WHAT YOU SHOULD DO
The listing, minus its pictures, is to be given again exactly.

PROVIDED MATERIAL
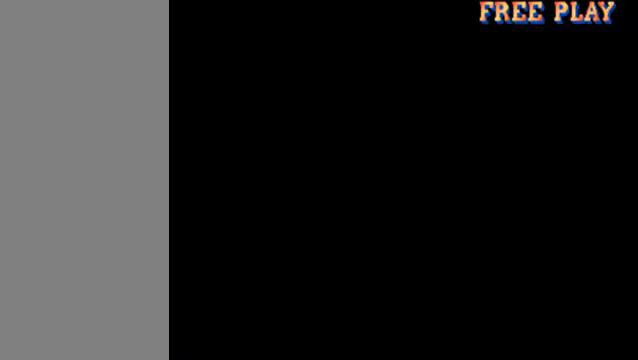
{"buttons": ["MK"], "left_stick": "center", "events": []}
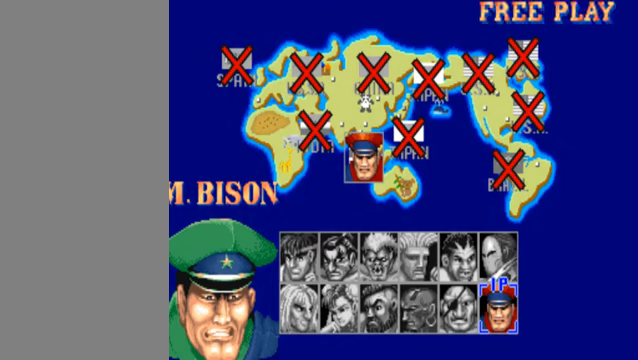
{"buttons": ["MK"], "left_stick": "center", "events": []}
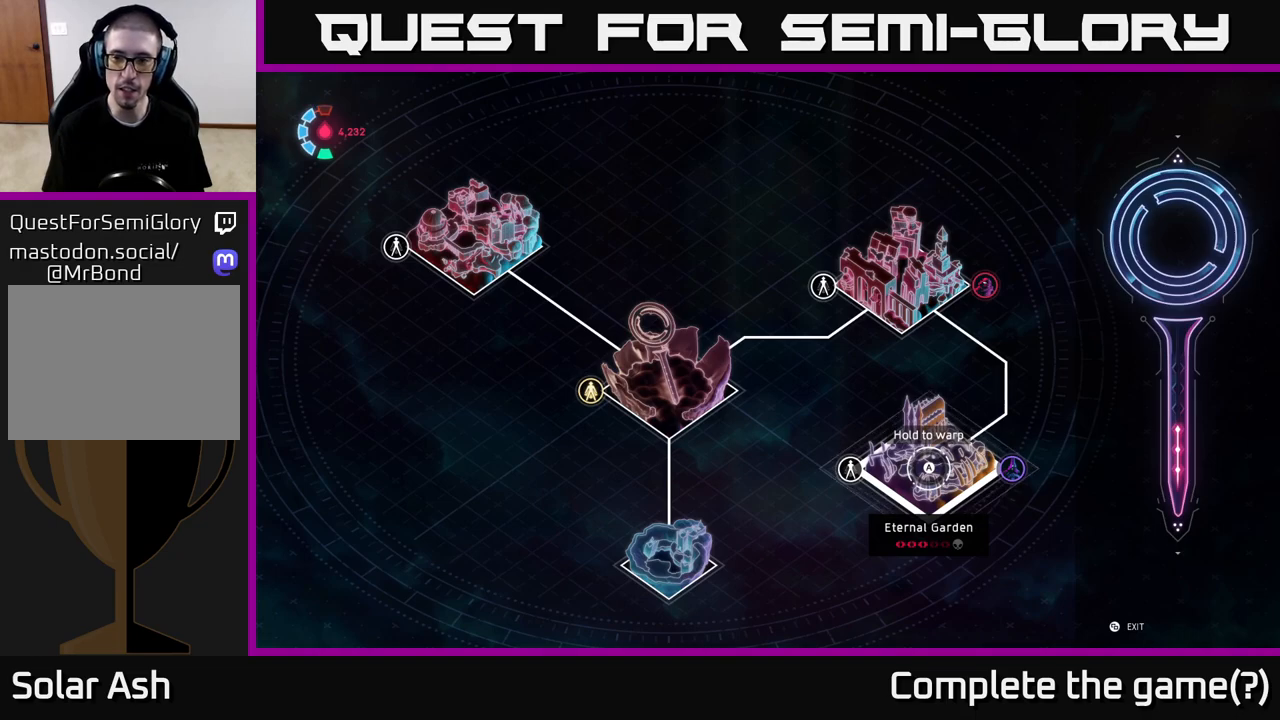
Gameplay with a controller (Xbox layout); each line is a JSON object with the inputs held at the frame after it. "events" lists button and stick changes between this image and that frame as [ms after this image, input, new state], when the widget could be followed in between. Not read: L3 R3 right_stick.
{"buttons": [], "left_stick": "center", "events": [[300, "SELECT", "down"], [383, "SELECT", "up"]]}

ANSWER BELOW
{"buttons": ["MK"], "left_stick": "center", "events": []}
{"buttons": ["MK"], "left_stick": "center", "events": []}
Gameplay with a controller (Xbox layout); each line is a JSON object with the inputs held at the frame after it. "events" lists button and stick changes between this image and that frame as [ms after this image, input, new state], when the widget could be followed in between. Not read: L3 R3 right_stick.
{"buttons": [], "left_stick": "center", "events": [[300, "SELECT", "down"], [383, "SELECT", "up"]]}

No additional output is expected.